What works to convince me is objective facts. I'm humble that way. To be perfectly honest, I'm not sure having two-byte TOS and 32-byte STACKL & STACKH regions on zero page will actually clock out faster than the simpler, traditional, figForth-like double-DEX STACK on zero page approach. So if this approach clocks out faster (in the aggregate) than, say, figForth, I'm happy. This leads to the question, what does "better in the aggregate" mean in this context? To me it means that an average mix of code runs faster.

A side-by-side example

Code: Select all

+
PETTIL                         figForth
pluslfa .word $adde            L632  .BYTE $81,$AB
        .byt (plus-*-1)|bit7         .WORD L619     ; link to V-ADJ
        .asc "+"|bit7          PLUS  .WORD *+2
plus    lda tos                      CLC
        adc stackl,x                 LDA 0,X
        sta tos                      ADC 2,X
        lda tos+1                    STA 2,X
        adc stackh,x                 LDA 1,X
        sta tos+1                    ADC 3,X
        inx                          STA 3,X
        jmp next                     INX
                                     INX
                                     JMP NEXT

PETTIL guarantees to primitives that NEXT will always exit with Carry clear and Y=1, saves two clock cycles here. Still, I get 25 cycles for PETTIL '+' vs. 33 cycles for figForth '+'. Not bad.

Unrelated to any of that, I'm thinking about the EDITOR. Of course I'll include the "Starting Forth" editor because most Forth programmers have seen it if they've ever read that book, and who hasn't, right? But I really liked the volksForth64 full screen editor too.

I am envisioning something that looks as much as possible like the ROM screen editor, including the 40/80-column stuff. There's no Control key on original PET or PET 2001-N keyboards, but RVS could do the trick and it's even positioned correctly. For example RVS-S could mean "flush the current block" and RVS-W could mean "toggle to the shadow block" and RVS-RVS could mean "act like I just typed a RVS". Another thing the volksForth editor has is a clear visual indication that you're in the editor (it changes the border color). For PETTIL I could flash the screen when the user presses RVS.

Case sensitive? I think not. A programmer writing a card game could define the shifted A,S,Z,X PETSCII card suit characters as Forth words, etc...

→ Recorded data:
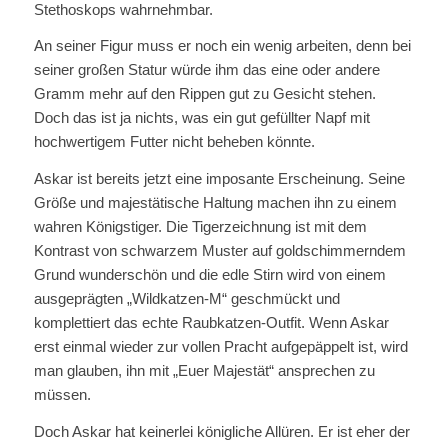
Stethoskops wahrnehmbar.
An seiner Figur muss er noch ein wenig arbeiten, denn bei
seiner großen Statur würde ihm das eine oder andere
Gramm mehr auf den Rippen gut zu Gesicht stehen.
Doch das ist ja nichts, was ein gut gefüllter Napf mit
hochwertigem Futter nicht beheben könnte.
Askar ist bereits jetzt eine imposante Erscheinung. Seine
Größe und majestätische Haltung machen ihn zu einem
wahren Königstiger. Die Tigerzeichnung ist mit dem
Kontrast von schwarzem Muster auf goldschimmerndem
Grund wunderschön und die edle Stirn wird von einem
ausgeprägten „Wildkatzen-M“ geschmückt und
komplettiert das echte Raubkatzen-Outfit. Wenn Askar
erst einmal wieder zur vollen Pracht aufgepäppelt ist, wird
man glauben, ihn mit „Euer Majestät“ ansprechen zu
müssen.
Doch Askar hat keinerlei königliche Allüren. Er ist eher der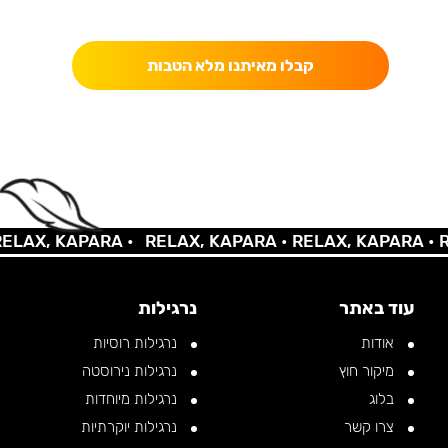
כאן מקבלים יותר — הטבות, עדכונים והפתעות בלעדיות.
קבלו מאיתנו מלא הטבות
AX, KAPARA •
RELAX, KAPARA •
RELAX, KAPARA •
REL
עוד באתר
נרגילות
אודות
נרגילות רוסיות
מיקור חוץ
נרגילות נירוסטה
בלוג
נרגילות מיוחדות
צרו קשר
נרגילות יוקרתיות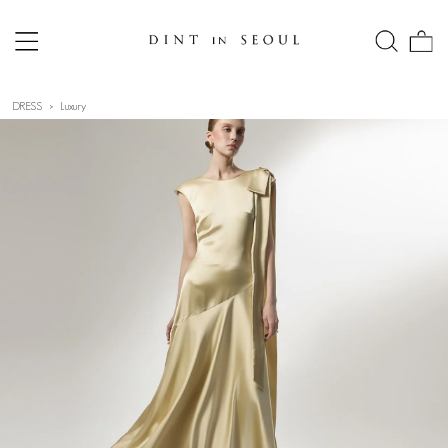
DRESS
Luxury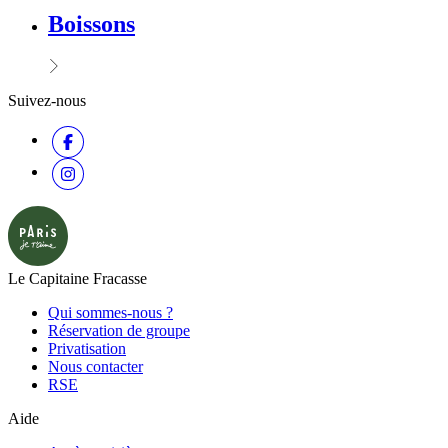
Boissons
Suivez-nous
Le Capitaine Fracasse
Qui sommes-nous ?
Réservation de groupe
Privatisation
Nous contacter
RSE
Aide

→ Work task: From the post comparing the PETTIL and figForth '+' code, copy the passage between "I am envisioning" and "Forth words, etc...", inclusive.

→ Result of this task:
I am envisioning something that looks as much as possible like the ROM screen editor, including the 40/80-column stuff. There's no Control key on original PET or PET 2001-N keyboards, but RVS could do the trick and it's even positioned correctly. For example RVS-S could mean "flush the current block" and RVS-W could mean "toggle to the shadow block" and RVS-RVS could mean "act like I just typed a RVS". Another thing the volksForth editor has is a clear visual indication that you're in the editor (it changes the border color). For PETTIL I could flash the screen when the user presses RVS.

Case sensitive? I think not. A programmer writing a card game could define the shifted A,S,Z,X PETSCII card suit characters as Forth words, etc...